(DATA Opens)

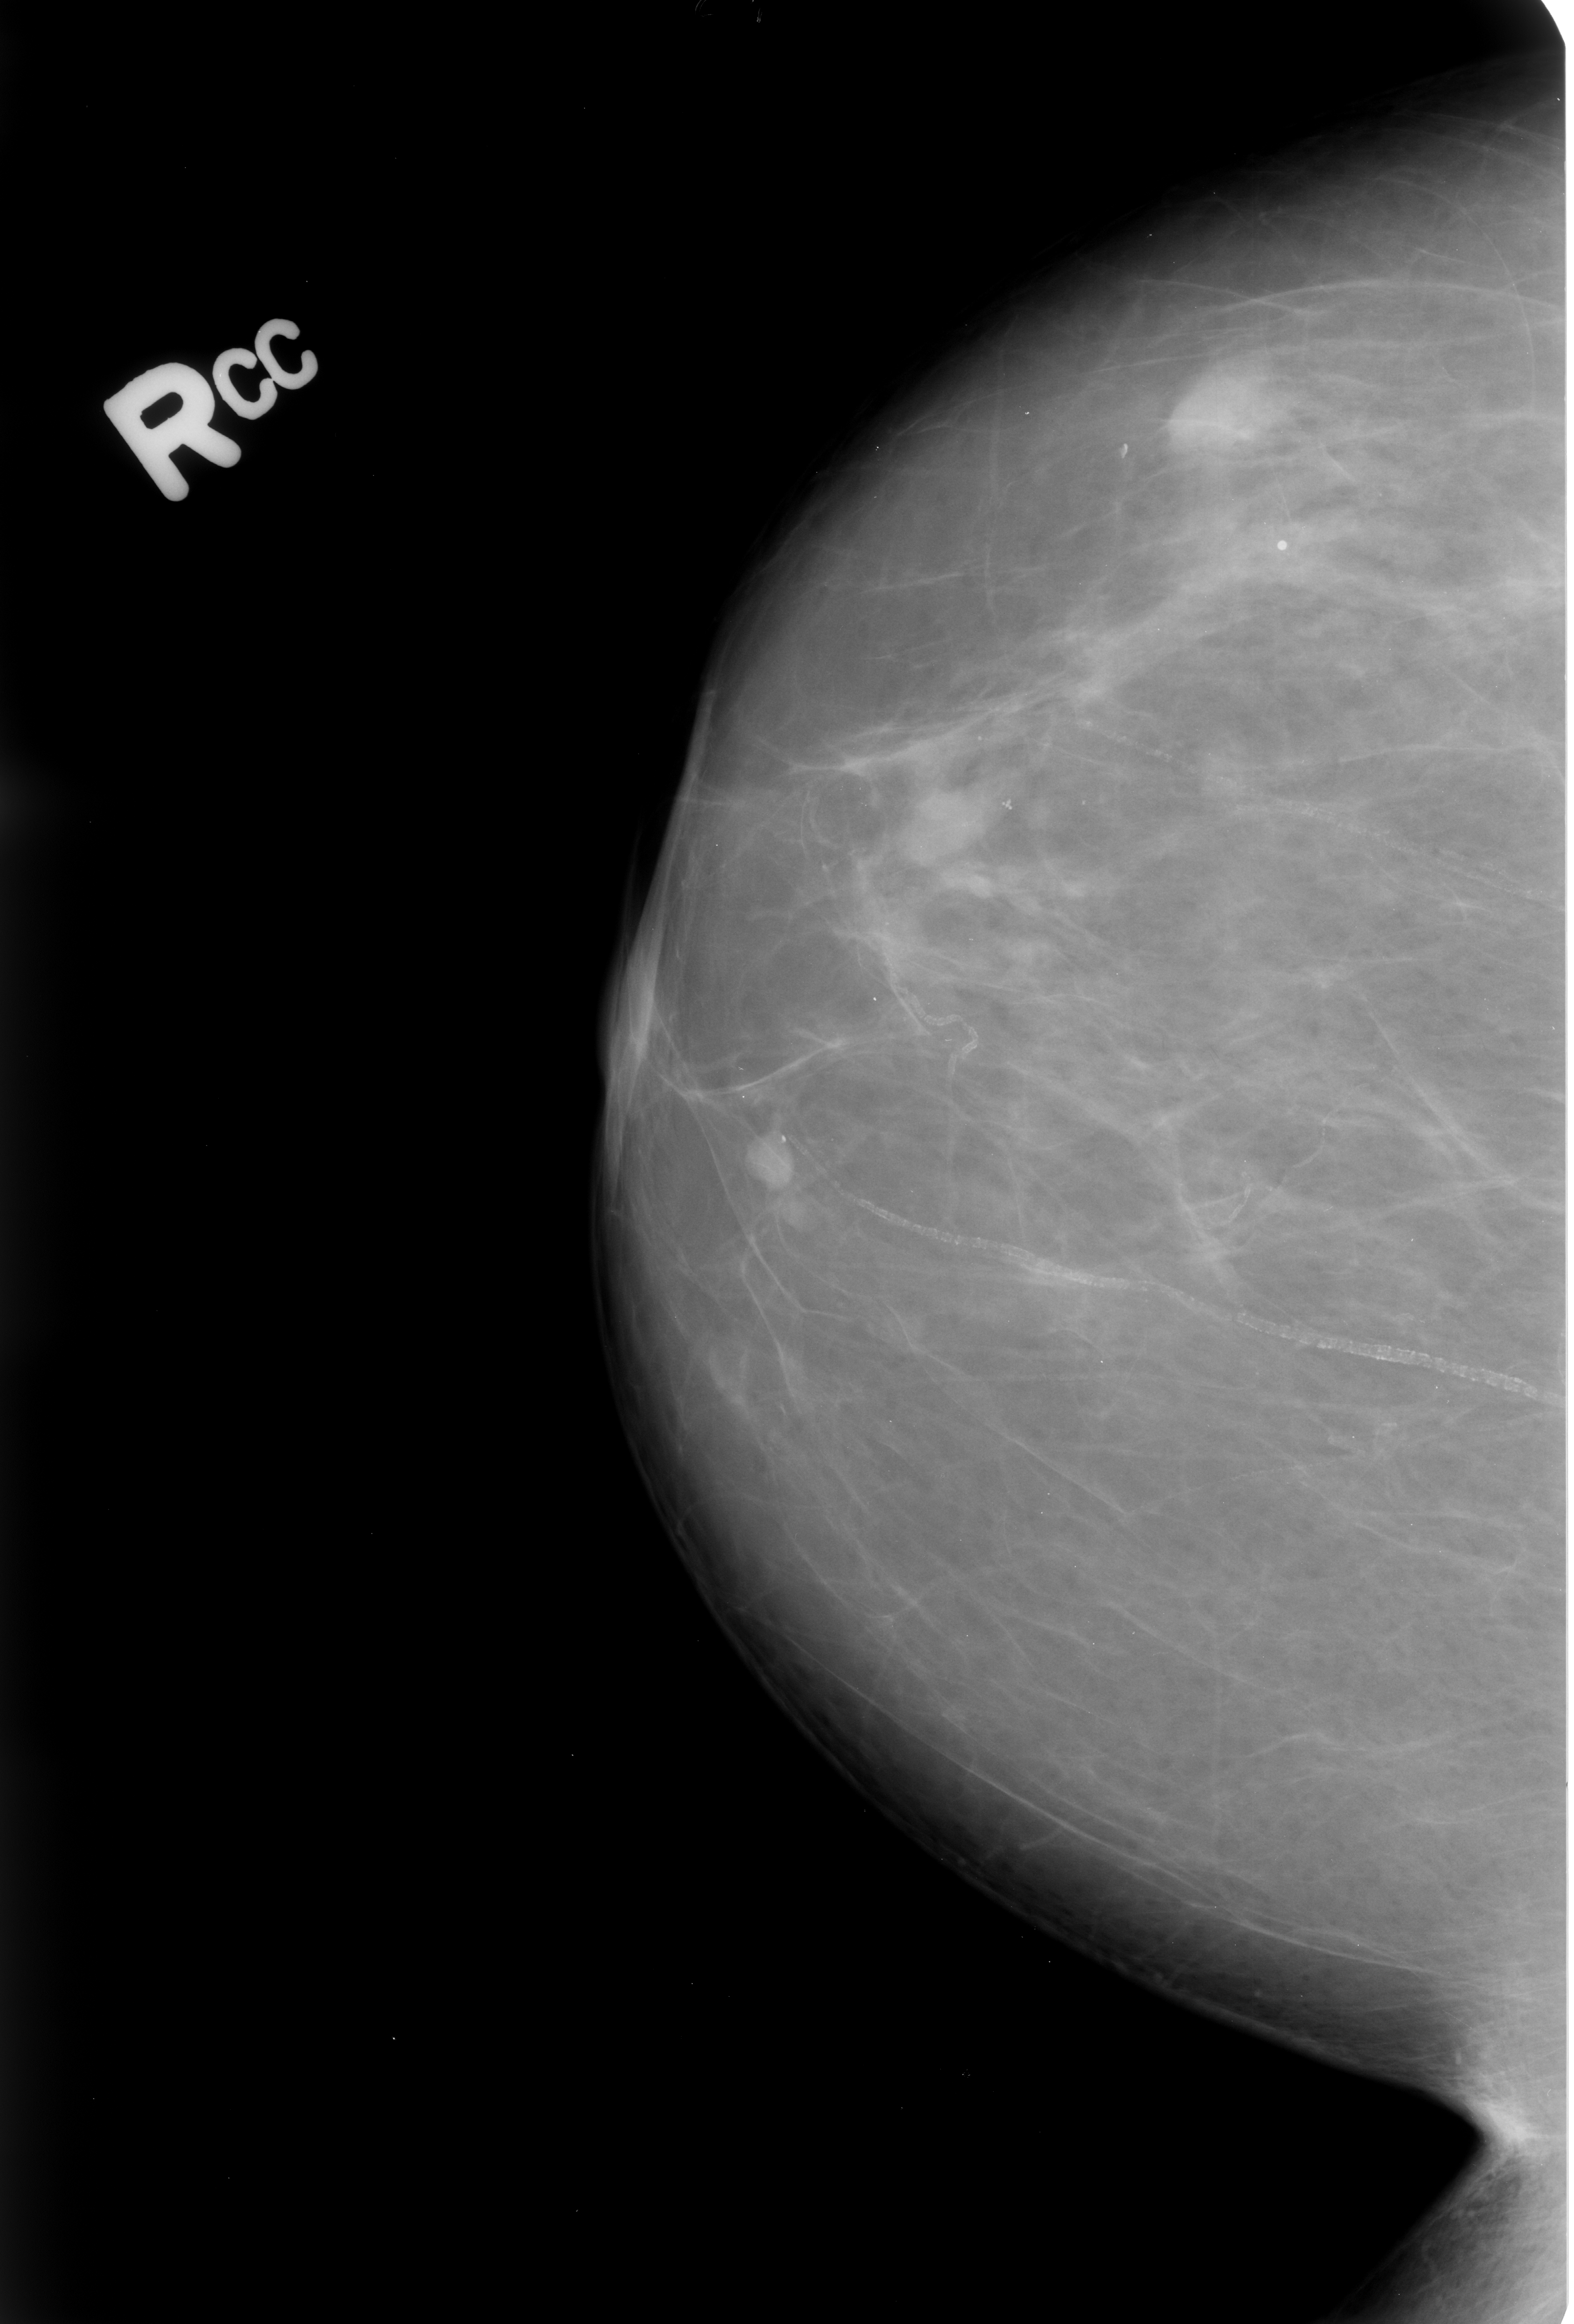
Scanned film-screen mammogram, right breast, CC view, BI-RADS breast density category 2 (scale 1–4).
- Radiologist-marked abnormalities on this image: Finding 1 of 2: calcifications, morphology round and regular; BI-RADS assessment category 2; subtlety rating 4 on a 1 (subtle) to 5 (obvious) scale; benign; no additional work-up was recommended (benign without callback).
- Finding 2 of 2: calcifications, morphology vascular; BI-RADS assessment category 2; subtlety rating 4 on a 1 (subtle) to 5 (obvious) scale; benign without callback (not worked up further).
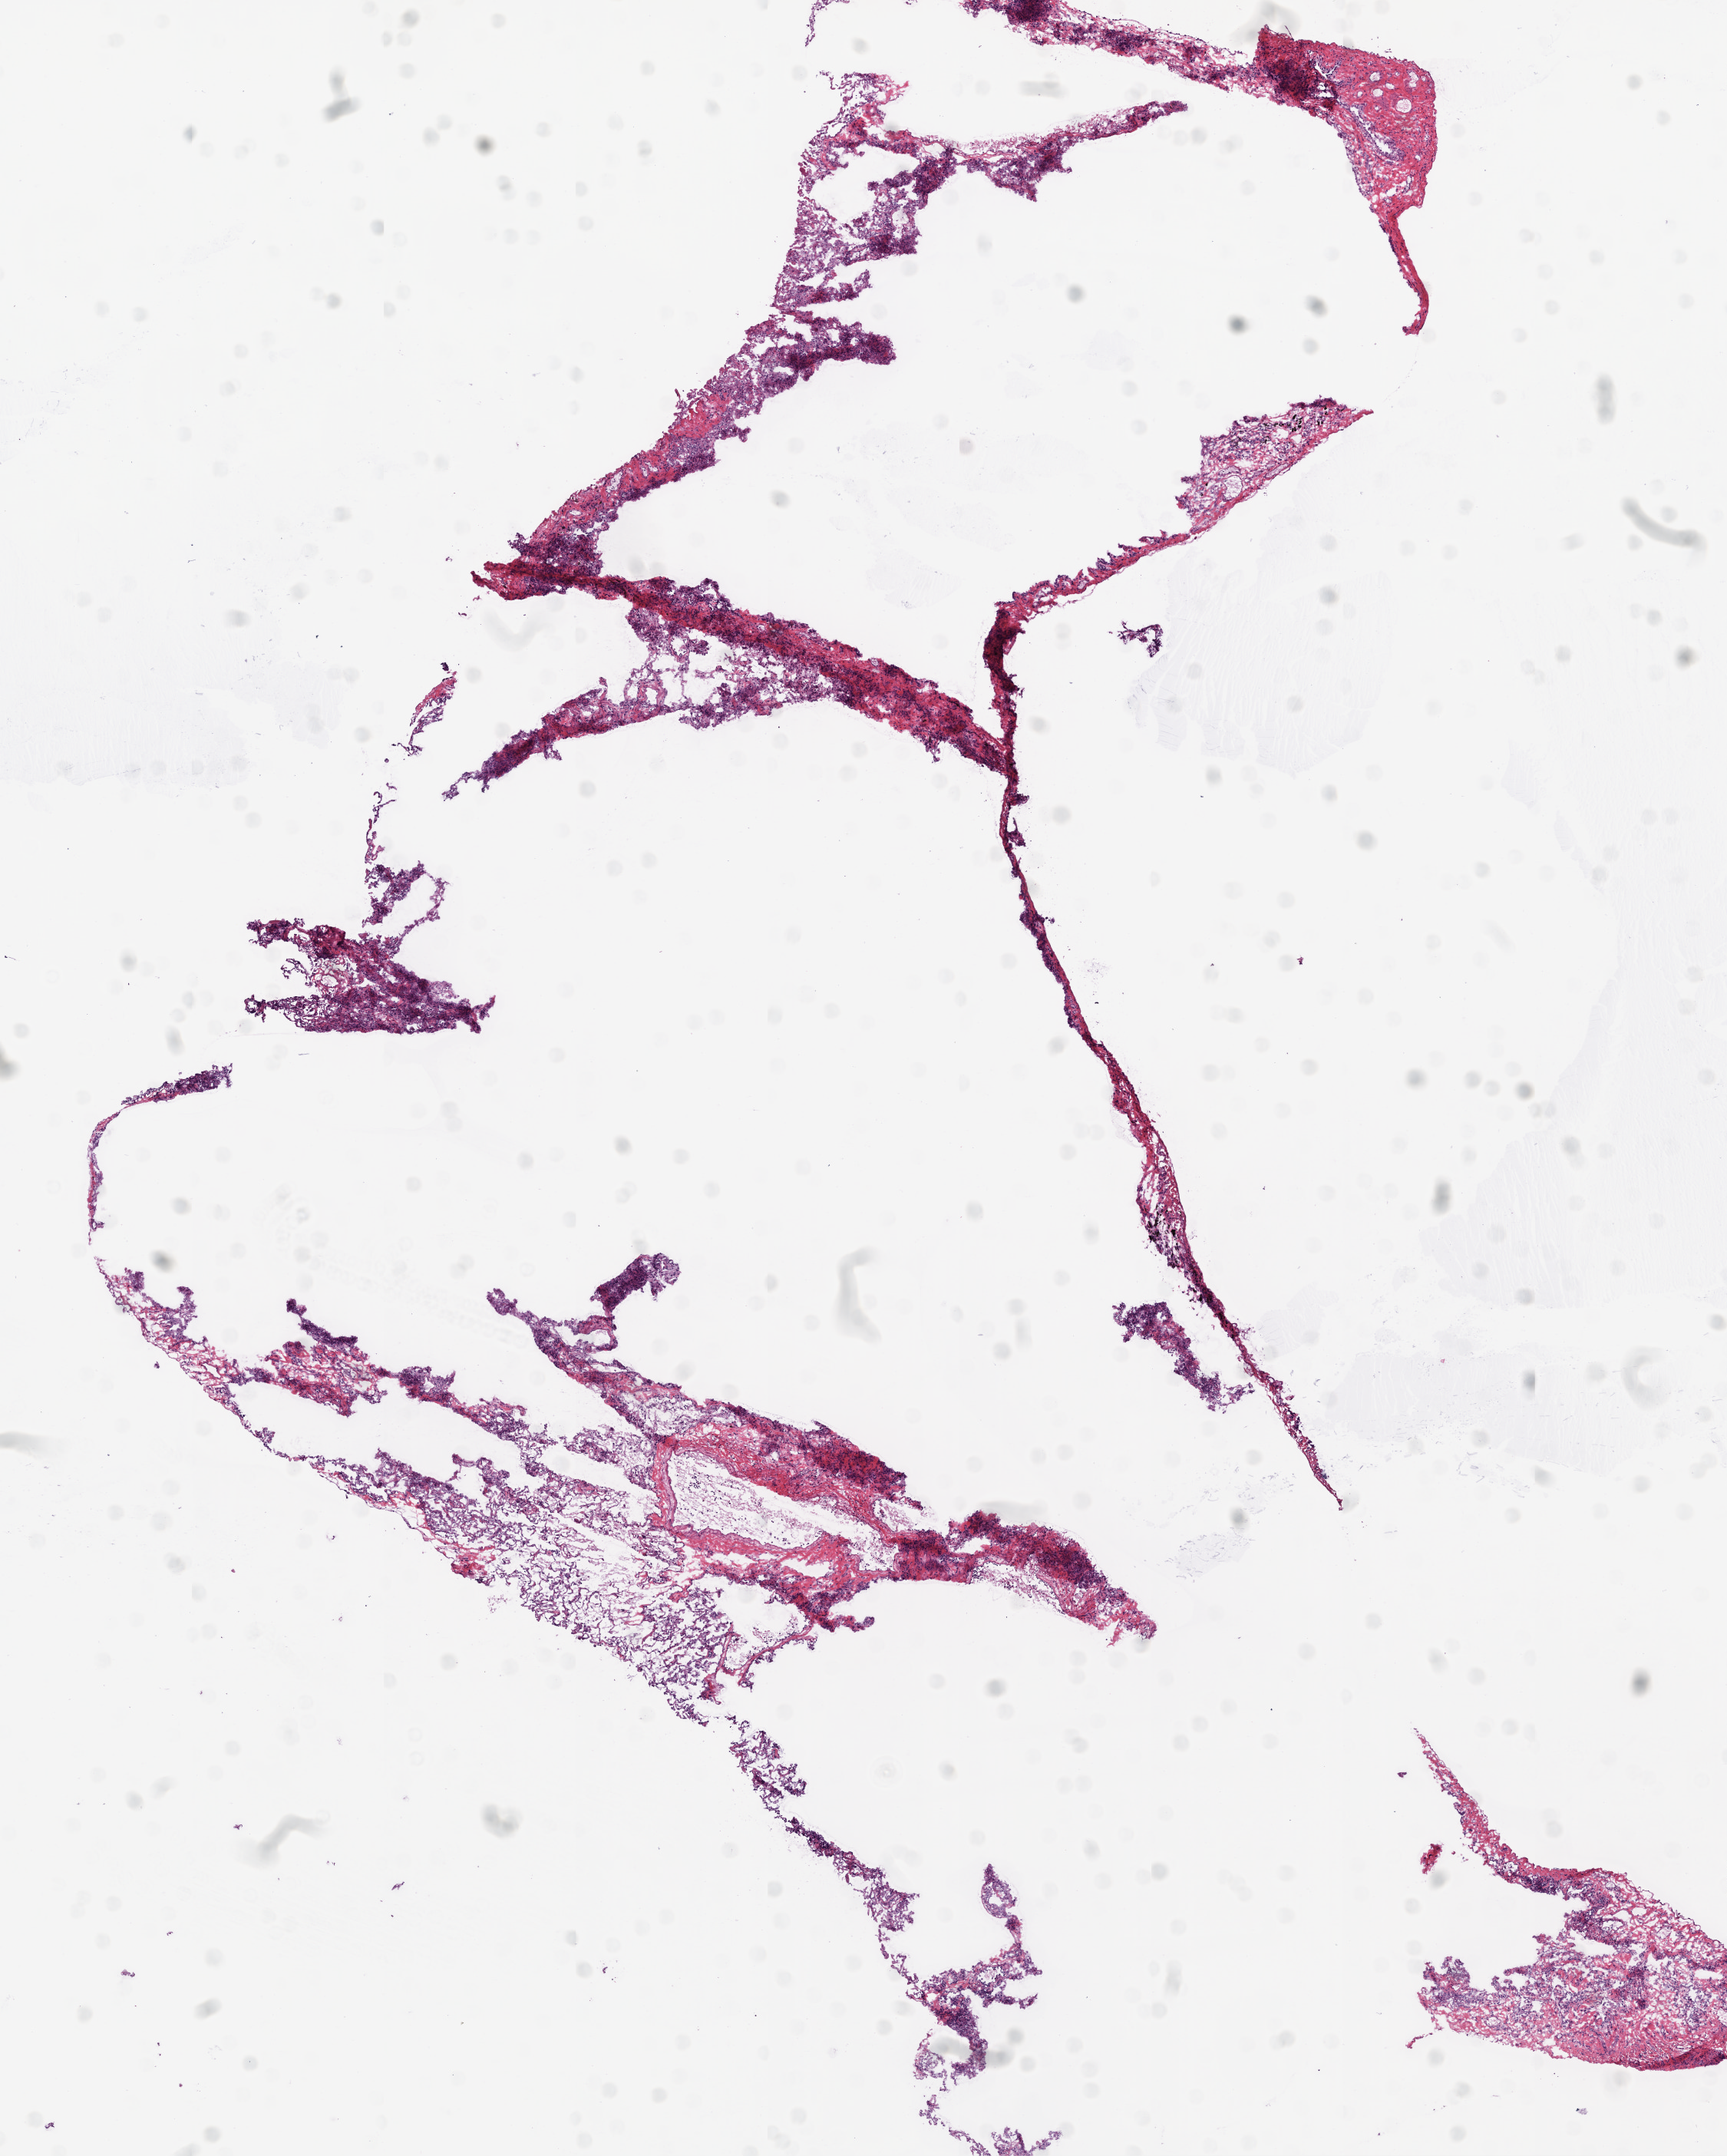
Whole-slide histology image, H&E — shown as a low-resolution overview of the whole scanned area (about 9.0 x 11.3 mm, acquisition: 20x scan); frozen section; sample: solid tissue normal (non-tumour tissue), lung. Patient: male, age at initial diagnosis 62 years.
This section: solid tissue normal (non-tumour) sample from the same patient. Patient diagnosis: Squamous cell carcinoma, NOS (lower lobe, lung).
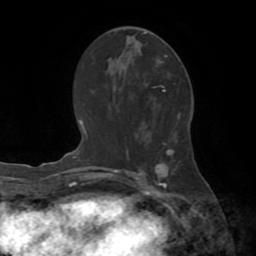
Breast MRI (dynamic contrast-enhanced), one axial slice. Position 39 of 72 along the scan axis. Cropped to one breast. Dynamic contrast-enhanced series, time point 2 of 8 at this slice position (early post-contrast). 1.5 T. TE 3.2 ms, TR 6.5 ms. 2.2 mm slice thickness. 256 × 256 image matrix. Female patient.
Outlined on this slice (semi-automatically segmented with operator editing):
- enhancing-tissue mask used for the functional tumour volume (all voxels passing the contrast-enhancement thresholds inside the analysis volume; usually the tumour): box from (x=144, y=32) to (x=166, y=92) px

(DATA Closes)

INSTRUCTIONS FOR THE TASK:
Copy exactly the line that contains "Outlined on this" and every line after it, up to and including the last line of the records.

RESPONSE TO THIS TASK:
Outlined on this slice (semi-automatically segmented with operator editing):
- enhancing-tissue mask used for the functional tumour volume (all voxels passing the contrast-enhancement thresholds inside the analysis volume; usually the tumour): box from (x=144, y=32) to (x=166, y=92) px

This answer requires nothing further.